WORK INSTRUCTION
From the data below, repeat exactly the lines from the line with "10.1621/1O6M5NThYy" to the line with "stent.MethodsOne hundred and four", both included.

PROVIDED DATA
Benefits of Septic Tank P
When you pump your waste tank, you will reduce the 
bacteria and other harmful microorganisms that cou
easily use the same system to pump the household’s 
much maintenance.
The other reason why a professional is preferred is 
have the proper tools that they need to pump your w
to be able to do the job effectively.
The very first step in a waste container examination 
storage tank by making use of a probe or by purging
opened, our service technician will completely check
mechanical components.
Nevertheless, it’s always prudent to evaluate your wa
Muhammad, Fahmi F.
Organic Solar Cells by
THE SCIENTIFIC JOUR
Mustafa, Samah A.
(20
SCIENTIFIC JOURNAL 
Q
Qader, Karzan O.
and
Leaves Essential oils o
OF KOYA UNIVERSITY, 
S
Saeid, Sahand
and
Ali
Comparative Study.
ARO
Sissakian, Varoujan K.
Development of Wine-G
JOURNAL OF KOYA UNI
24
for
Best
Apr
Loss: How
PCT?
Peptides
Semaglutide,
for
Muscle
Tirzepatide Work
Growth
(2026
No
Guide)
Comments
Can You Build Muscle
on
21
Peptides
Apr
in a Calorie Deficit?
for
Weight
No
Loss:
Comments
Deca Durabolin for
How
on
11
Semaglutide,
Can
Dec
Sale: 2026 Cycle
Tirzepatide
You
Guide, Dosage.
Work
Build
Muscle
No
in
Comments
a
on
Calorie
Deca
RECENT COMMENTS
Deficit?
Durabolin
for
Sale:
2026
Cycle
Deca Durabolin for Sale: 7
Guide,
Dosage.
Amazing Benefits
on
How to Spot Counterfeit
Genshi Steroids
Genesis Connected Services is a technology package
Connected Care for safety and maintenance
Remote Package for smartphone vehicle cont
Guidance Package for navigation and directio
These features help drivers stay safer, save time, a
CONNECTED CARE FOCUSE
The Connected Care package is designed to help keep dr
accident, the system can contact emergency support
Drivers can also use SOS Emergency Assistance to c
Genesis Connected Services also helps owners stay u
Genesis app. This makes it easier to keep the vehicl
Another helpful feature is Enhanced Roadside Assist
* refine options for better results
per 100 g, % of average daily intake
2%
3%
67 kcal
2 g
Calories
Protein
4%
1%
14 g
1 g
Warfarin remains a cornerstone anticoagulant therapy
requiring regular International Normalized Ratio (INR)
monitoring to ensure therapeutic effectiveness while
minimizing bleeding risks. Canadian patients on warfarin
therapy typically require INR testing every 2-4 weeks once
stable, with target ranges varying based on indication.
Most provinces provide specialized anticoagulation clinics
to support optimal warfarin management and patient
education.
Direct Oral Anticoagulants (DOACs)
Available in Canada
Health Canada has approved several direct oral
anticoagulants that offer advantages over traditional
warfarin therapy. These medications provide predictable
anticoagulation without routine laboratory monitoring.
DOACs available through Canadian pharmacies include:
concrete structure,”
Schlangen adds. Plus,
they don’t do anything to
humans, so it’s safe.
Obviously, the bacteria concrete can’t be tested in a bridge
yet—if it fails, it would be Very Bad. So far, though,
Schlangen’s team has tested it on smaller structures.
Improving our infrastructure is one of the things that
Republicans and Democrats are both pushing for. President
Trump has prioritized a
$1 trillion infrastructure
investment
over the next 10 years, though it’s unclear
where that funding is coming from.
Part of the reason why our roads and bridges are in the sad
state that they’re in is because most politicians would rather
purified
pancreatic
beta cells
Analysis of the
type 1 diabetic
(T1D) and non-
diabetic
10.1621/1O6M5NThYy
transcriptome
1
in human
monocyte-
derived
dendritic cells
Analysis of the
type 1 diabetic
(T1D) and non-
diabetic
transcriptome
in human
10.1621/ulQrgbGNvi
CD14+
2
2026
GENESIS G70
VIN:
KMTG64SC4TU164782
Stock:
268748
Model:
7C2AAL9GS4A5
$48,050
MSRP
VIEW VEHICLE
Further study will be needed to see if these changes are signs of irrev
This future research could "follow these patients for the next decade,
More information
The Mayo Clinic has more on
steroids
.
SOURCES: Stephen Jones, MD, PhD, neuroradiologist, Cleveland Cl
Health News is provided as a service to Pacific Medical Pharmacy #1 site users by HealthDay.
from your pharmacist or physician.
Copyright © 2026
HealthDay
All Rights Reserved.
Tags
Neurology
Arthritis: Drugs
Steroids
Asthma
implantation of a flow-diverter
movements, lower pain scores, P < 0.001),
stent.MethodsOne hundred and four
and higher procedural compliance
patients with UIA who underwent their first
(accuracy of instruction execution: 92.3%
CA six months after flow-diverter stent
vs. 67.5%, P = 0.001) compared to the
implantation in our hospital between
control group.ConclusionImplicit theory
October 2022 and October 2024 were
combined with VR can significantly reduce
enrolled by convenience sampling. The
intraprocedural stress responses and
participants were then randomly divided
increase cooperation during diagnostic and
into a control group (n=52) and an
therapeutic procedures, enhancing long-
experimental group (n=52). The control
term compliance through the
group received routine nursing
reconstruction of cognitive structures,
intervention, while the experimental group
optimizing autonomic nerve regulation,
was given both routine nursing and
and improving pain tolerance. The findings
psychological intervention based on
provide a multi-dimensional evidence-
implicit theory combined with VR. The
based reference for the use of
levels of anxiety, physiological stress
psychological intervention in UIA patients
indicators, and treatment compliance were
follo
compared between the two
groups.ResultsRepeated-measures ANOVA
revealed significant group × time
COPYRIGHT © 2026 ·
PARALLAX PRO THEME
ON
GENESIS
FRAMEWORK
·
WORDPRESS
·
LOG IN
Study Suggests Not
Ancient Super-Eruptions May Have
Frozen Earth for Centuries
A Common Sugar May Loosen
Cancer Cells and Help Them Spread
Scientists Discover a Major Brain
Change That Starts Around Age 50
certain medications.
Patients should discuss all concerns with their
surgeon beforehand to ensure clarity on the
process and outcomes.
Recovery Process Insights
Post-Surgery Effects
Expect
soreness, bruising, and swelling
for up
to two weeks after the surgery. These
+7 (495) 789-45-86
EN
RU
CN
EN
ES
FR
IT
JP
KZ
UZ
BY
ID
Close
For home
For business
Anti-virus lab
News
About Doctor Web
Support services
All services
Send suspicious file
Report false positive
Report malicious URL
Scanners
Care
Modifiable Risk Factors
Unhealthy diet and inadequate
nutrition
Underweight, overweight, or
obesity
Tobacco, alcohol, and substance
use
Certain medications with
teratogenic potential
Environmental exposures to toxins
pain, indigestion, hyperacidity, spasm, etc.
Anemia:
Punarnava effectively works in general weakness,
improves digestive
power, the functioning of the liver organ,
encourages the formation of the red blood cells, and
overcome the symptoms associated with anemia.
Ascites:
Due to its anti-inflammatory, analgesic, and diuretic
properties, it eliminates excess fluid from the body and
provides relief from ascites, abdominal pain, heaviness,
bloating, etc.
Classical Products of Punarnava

YOUR RESPONSE
10.1621/1O6M5NThYy
transcriptome
1
in human
monocyte-
derived
dendritic cells
Analysis of the
type 1 diabetic
(T1D) and non-
diabetic
transcriptome
in human
10.1621/ulQrgbGNvi
CD14+
2
2026
GENESIS G70
VIN:
KMTG64SC4TU164782
Stock:
268748
Model:
7C2AAL9GS4A5
$48,050
MSRP
VIEW VEHICLE
Further study will be needed to see if these changes are signs of irrev
This future research could "follow these patients for the next decade,
More information
The Mayo Clinic has more on
steroids
.
SOURCES: Stephen Jones, MD, PhD, neuroradiologist, Cleveland Cl
Health News is provided as a service to Pacific Medical Pharmacy #1 site users by HealthDay.
from your pharmacist or physician.
Copyright © 2026
HealthDay
All Rights Reserved.
Tags
Neurology
Arthritis: Drugs
Steroids
Asthma
implantation of a flow-diverter
movements, lower pain scores, P < 0.001),
stent.MethodsOne hundred and four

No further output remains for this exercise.